* WHAT NEEDS TO BE DONE
Copy every entry precisely.

* RECORDS PROVIDED
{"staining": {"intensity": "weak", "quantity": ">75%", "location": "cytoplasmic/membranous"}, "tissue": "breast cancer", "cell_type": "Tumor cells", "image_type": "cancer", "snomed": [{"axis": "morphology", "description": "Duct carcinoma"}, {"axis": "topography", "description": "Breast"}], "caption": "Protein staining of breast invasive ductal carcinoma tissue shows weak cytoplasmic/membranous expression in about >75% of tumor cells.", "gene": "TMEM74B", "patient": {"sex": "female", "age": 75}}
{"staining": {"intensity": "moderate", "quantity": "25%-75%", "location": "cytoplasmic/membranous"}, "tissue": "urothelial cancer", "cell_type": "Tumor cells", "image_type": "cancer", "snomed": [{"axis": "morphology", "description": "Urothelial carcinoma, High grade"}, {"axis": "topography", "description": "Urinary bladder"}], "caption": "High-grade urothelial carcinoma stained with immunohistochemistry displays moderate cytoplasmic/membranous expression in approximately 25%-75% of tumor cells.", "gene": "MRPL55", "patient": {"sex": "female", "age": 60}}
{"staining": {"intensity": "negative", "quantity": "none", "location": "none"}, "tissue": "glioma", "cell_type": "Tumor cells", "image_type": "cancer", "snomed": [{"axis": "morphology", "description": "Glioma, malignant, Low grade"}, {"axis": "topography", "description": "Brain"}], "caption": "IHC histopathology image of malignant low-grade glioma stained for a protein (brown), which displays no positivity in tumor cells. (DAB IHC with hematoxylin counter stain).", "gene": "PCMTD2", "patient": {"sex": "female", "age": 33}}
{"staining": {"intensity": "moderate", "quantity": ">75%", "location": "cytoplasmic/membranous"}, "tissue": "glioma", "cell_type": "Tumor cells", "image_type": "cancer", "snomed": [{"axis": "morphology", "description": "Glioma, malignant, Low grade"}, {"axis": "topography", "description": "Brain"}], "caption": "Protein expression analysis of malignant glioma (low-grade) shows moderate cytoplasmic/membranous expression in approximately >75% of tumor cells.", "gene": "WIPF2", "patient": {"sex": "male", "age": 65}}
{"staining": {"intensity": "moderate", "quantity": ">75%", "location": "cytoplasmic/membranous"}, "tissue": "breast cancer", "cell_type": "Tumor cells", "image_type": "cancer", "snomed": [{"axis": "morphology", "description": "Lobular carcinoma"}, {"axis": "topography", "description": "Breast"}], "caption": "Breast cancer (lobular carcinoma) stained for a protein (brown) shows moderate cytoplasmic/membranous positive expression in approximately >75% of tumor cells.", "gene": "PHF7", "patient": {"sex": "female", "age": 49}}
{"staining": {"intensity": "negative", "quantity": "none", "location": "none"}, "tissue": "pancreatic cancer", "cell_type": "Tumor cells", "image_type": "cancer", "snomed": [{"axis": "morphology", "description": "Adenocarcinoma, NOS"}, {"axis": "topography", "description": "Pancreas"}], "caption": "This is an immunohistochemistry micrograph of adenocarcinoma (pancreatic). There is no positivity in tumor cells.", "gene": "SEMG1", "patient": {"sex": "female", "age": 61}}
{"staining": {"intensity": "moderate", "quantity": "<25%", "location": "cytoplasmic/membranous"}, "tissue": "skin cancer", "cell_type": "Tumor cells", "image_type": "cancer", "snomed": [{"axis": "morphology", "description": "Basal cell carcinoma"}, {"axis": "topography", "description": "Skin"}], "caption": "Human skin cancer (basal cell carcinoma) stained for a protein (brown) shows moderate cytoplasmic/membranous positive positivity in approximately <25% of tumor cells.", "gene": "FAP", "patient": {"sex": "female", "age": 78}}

* TASK OUTPUT
{"staining": {"intensity": "weak", "quantity": ">75%", "location": "cytoplasmic/membranous"}, "tissue": "breast cancer", "cell_type": "Tumor cells", "image_type": "cancer", "snomed": [{"axis": "morphology", "description": "Duct carcinoma"}, {"axis": "topography", "description": "Breast"}], "caption": "Protein staining of breast invasive ductal carcinoma tissue shows weak cytoplasmic/membranous expression in about >75% of tumor cells.", "gene": "TMEM74B", "patient": {"sex": "female", "age": 75}}
{"staining": {"intensity": "moderate", "quantity": "25%-75%", "location": "cytoplasmic/membranous"}, "tissue": "urothelial cancer", "cell_type": "Tumor cells", "image_type": "cancer", "snomed": [{"axis": "morphology", "description": "Urothelial carcinoma, High grade"}, {"axis": "topography", "description": "Urinary bladder"}], "caption": "High-grade urothelial carcinoma stained with immunohistochemistry displays moderate cytoplasmic/membranous expression in approximately 25%-75% of tumor cells.", "gene": "MRPL55", "patient": {"sex": "female", "age": 60}}
{"staining": {"intensity": "negative", "quantity": "none", "location": "none"}, "tissue": "glioma", "cell_type": "Tumor cells", "image_type": "cancer", "snomed": [{"axis": "morphology", "description": "Glioma, malignant, Low grade"}, {"axis": "topography", "description": "Brain"}], "caption": "IHC histopathology image of malignant low-grade glioma stained for a protein (brown), which displays no positivity in tumor cells. (DAB IHC with hematoxylin counter stain).", "gene": "PCMTD2", "patient": {"sex": "female", "age": 33}}
{"staining": {"intensity": "moderate", "quantity": ">75%", "location": "cytoplasmic/membranous"}, "tissue": "glioma", "cell_type": "Tumor cells", "image_type": "cancer", "snomed": [{"axis": "morphology", "description": "Glioma, malignant, Low grade"}, {"axis": "topography", "description": "Brain"}], "caption": "Protein expression analysis of malignant glioma (low-grade) shows moderate cytoplasmic/membranous expression in approximately >75% of tumor cells.", "gene": "WIPF2", "patient": {"sex": "male", "age": 65}}
{"staining": {"intensity": "moderate", "quantity": ">75%", "location": "cytoplasmic/membranous"}, "tissue": "breast cancer", "cell_type": "Tumor cells", "image_type": "cancer", "snomed": [{"axis": "morphology", "description": "Lobular carcinoma"}, {"axis": "topography", "description": "Breast"}], "caption": "Breast cancer (lobular carcinoma) stained for a protein (brown) shows moderate cytoplasmic/membranous positive expression in approximately >75% of tumor cells.", "gene": "PHF7", "patient": {"sex": "female", "age": 49}}
{"staining": {"intensity": "negative", "quantity": "none", "location": "none"}, "tissue": "pancreatic cancer", "cell_type": "Tumor cells", "image_type": "cancer", "snomed": [{"axis": "morphology", "description": "Adenocarcinoma, NOS"}, {"axis": "topography", "description": "Pancreas"}], "caption": "This is an immunohistochemistry micrograph of adenocarcinoma (pancreatic). There is no positivity in tumor cells.", "gene": "SEMG1", "patient": {"sex": "female", "age": 61}}
{"staining": {"intensity": "moderate", "quantity": "<25%", "location": "cytoplasmic/membranous"}, "tissue": "skin cancer", "cell_type": "Tumor cells", "image_type": "cancer", "snomed": [{"axis": "morphology", "description": "Basal cell carcinoma"}, {"axis": "topography", "description": "Skin"}], "caption": "Human skin cancer (basal cell carcinoma) stained for a protein (brown) shows moderate cytoplasmic/membranous positive positivity in approximately <25% of tumor cells.", "gene": "FAP", "patient": {"sex": "female", "age": 78}}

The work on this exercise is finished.